2.1.1.      Pengertian Iffah
Secara etimologis, ‘iffah adalah bentuk masadar dari affa-ya’iffu-‘iffah yang berarti menjauhkan diri dari hal-hal yang tidak baik.
Secara terminologis, iffah adalah memelihara kehormatan diri dari segala hal yang akan merendahkan, merusak dan menjatuhkannya.
Oleh sebab itu, untuk menjaga kehormatan diri tersebut, setiap orang haruslah menjauhkan diri dari segala perbuatan dan perkataan yang dilarang oleh Allah SWT. Dia harus mampu mengendalikan hawa nafsunya.
2.1.2.      Bentuk-bentuk Iffah
Al-Qur’an dan hadistmemberikan beberapa contoh dari iffah sebagai berikut :
1.      Untuk menjaga kehormatan diri dalam hubungannya dengan masalah seksual, seorang muslim dan muslimah diperintahkan untuk menjaga penglihatan, pergaulan dan pakaiannya. Tidak mengunjungi tempat-tempat hiburan yang ada kemaksiatannya, dan tidak melakukan perbuatan-perbuatan yang bisa mengantarkannya kepada perzinaan.

2.      Untuk menjaga kehormatan diri dengan hubungannya dengan masalah harta, Islam mengajarkan, terutama bagi orang miskin untuk tidak merendahkan tangan meminta-minta. Al-Qur’an menganjurkan kepada orang-orang berpunya untuk membantu orang-orang miskin yang tidak mau memohon bantuan karena sikap iffah mereka. Allah berfirman dalam Surah Al-Baqarah ayat 273 :
(Berfikirlah) kepada orang-orang fakir yang terikat (oleh jihad) di jalan Allah; mereka tidak dapat (berusaha) di muka bumi; orang yang tidak tahu menyangka mereka orang kayak arena mereka memelihara diri dari minta-minta. Kamu kenal mereka dengan melihat sifat-sifatnya, mereka tidak meminta kepada orang secara mendesak. Dan apa saja harta yang baik yang kamu nafkah di jalan Allah maka sesungguhnya Allah Maha Mengetahui.”
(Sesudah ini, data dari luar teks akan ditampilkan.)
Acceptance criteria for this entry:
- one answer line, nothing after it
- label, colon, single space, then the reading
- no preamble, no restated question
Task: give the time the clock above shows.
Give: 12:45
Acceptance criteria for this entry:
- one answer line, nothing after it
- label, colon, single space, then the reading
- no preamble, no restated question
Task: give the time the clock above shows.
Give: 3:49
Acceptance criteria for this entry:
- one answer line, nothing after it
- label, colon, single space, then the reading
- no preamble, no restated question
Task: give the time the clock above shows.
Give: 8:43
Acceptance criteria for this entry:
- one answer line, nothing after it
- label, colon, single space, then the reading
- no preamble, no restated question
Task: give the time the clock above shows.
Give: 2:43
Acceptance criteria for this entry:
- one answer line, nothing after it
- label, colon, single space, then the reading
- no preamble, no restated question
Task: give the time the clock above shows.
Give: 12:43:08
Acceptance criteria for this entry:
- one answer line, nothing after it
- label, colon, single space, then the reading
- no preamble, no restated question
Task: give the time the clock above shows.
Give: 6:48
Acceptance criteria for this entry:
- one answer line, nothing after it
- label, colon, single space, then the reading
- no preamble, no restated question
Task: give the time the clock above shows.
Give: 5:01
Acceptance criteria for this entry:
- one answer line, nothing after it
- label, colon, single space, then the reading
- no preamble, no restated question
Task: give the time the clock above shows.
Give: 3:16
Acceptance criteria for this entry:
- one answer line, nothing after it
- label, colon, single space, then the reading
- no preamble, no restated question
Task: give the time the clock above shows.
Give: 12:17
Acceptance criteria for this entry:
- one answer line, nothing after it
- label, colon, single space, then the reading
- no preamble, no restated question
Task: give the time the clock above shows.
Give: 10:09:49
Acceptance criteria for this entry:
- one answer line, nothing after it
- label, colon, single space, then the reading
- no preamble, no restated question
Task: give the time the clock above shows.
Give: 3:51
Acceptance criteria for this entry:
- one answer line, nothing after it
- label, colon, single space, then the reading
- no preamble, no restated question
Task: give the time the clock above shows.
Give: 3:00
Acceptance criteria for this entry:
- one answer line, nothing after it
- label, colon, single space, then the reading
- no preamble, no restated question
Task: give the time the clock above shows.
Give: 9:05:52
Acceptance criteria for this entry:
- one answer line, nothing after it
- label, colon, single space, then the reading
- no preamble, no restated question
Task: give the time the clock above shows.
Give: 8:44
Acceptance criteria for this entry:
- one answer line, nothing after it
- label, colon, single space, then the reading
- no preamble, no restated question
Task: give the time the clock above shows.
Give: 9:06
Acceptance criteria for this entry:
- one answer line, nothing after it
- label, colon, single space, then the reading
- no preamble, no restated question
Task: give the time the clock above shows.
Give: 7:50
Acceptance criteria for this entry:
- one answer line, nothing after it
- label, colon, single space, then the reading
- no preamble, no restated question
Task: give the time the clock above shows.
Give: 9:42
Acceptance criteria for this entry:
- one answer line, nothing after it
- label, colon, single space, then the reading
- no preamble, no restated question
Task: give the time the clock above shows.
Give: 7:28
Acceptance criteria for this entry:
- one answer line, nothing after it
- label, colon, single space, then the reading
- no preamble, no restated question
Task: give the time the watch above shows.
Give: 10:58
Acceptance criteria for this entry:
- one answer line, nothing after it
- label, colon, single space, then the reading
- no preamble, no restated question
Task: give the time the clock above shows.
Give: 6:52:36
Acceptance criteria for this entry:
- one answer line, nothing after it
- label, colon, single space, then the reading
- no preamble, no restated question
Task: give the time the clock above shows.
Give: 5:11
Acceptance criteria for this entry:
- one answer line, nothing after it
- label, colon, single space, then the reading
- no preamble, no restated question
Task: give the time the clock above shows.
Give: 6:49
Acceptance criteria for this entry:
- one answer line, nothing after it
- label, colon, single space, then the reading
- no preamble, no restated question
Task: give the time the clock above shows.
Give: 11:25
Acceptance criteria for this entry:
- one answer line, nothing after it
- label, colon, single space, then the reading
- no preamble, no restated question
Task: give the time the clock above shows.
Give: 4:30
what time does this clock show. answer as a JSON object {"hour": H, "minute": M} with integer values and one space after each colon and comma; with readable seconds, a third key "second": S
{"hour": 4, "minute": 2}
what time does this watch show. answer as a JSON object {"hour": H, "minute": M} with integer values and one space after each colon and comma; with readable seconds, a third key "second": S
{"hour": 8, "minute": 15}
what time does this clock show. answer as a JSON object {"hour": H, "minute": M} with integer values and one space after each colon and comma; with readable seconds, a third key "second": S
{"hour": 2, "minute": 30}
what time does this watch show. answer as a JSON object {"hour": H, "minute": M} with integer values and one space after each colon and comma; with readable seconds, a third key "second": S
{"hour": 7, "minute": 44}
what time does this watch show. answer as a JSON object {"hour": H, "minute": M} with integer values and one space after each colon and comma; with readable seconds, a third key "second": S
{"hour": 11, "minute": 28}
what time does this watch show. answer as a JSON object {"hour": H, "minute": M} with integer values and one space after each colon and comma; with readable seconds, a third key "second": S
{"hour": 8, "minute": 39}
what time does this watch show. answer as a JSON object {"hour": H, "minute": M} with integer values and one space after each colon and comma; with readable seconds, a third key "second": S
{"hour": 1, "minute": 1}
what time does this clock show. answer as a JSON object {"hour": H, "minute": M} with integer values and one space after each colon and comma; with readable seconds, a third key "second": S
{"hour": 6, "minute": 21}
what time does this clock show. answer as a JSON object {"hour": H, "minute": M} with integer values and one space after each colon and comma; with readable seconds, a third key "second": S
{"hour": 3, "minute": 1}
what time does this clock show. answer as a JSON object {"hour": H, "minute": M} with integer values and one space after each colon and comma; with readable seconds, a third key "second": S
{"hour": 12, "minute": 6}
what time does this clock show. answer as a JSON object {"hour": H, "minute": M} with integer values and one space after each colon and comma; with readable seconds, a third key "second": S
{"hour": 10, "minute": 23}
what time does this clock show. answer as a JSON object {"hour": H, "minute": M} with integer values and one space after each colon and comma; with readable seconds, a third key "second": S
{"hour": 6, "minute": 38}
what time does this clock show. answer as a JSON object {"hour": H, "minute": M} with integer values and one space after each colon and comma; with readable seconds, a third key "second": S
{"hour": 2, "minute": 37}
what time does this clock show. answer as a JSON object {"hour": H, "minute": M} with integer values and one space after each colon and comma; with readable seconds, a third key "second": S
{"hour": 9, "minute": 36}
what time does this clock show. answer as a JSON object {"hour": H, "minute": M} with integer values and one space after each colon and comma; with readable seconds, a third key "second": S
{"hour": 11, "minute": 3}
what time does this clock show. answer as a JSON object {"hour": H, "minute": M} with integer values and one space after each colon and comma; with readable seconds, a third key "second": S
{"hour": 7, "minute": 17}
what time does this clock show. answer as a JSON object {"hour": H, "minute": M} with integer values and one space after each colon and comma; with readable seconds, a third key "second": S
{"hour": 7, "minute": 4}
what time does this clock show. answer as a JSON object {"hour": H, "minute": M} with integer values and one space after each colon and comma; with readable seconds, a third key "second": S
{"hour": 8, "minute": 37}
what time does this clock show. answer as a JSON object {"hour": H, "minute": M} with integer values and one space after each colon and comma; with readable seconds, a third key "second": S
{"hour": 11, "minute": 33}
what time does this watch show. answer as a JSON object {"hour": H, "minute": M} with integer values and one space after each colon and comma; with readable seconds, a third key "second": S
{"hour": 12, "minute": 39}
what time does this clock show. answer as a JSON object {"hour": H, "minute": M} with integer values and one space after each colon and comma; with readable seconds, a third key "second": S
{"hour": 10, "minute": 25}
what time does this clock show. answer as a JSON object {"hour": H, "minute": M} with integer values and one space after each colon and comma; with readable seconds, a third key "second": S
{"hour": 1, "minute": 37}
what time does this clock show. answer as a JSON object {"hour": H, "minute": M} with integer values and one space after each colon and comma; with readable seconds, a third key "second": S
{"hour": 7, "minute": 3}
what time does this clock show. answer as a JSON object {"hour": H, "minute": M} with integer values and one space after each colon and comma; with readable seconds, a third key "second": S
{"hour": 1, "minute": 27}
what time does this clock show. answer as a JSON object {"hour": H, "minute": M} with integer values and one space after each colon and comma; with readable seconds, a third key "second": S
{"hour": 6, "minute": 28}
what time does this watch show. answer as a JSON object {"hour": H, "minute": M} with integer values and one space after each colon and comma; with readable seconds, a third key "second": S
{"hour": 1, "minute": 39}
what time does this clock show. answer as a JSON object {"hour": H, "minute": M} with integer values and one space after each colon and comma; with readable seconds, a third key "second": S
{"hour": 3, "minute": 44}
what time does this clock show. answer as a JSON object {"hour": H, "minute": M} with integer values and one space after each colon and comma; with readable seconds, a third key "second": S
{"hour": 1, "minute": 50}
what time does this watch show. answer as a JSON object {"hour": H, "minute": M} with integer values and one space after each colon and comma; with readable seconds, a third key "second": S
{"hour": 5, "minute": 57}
3.      Untuk menjaga kehormatan diri dalam dalam hubungannya dengan kepercayaan orang lain kepada dirinya, seseorang harus betul-betul menjauhi segala macam bentuk ketidakjujuran. Sekali-kali jangan dia berkata bohong, ingkar janji, khianat dan lain sebagainya.

3.1.1.      Pengertian Mujahadah
Istilah mujahadah berasal dari kata jàhada-yujàhidu-mujàhadah-jihàd yang berarti mencurahkan segala kemampuan (badzlu al-wus’i). dalam konteks akhlaq, mujahadah adalah mencurahkan segala kemampuan untuk melepaskan diri dari segala hal yang menghambat pendekatan diri terhadap Allah SWT, baik hambatan yang bersifat internal maupun yang eksternal.
            Untuk mengatasi dan melawan semua hambatan (internal dan eksternal) tersebut diperlukan kemauan keras dan perjuangan yang sungguh-sungguh. Perjuangan yang sungguh-sungguh itulah yang disebut mujahadah. Apabila seseorang bermujahadah untuk mencari keridhaan Allah SWT, maka Allah berjanji akan menunjukkan jalan kepadanya untuk mencapai tujuannya tersebut.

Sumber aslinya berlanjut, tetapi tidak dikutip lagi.